TASK TO CARRY OUT: Copy every line of the listing below word for word, omitting the pictures.

SUPPLIED DATA:
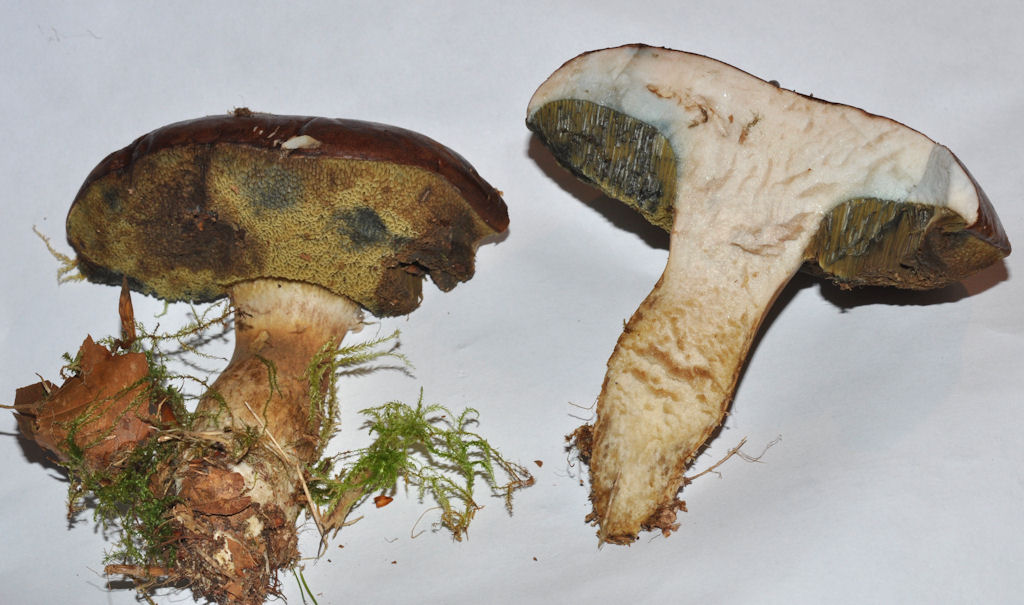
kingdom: Fungi
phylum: Basidiomycota
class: Agaricomycetes
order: Boletales
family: Boletaceae
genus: Imleria
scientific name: Imleria badia
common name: brunstokket rørhat
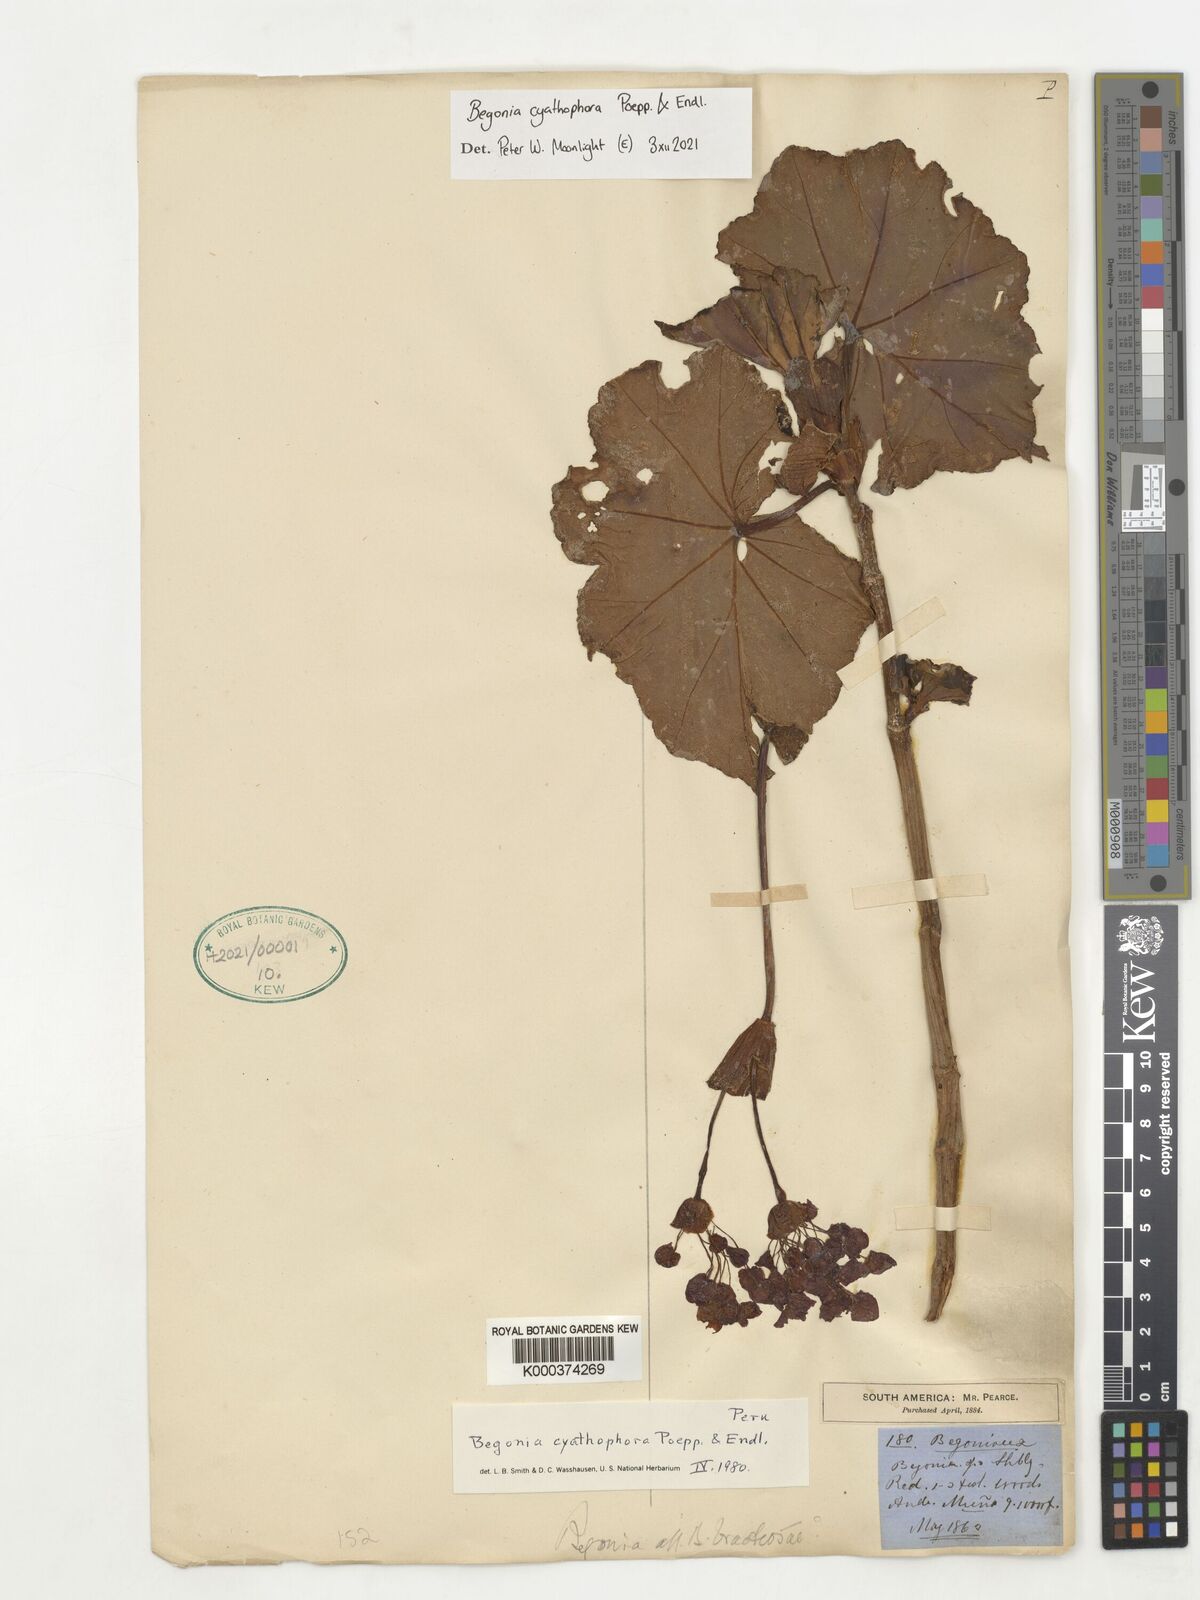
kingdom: Plantae
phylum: Tracheophyta
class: Magnoliopsida
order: Cucurbitales
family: Begoniaceae
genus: Begonia
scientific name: Begonia cyathophora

EXERCISE RESULT:
kingdom: Fungi
phylum: Basidiomycota
class: Agaricomycetes
order: Boletales
family: Boletaceae
genus: Imleria
scientific name: Imleria badia
common name: brunstokket rørhat
kingdom: Plantae
phylum: Tracheophyta
class: Magnoliopsida
order: Cucurbitales
family: Begoniaceae
genus: Begonia
scientific name: Begonia cyathophora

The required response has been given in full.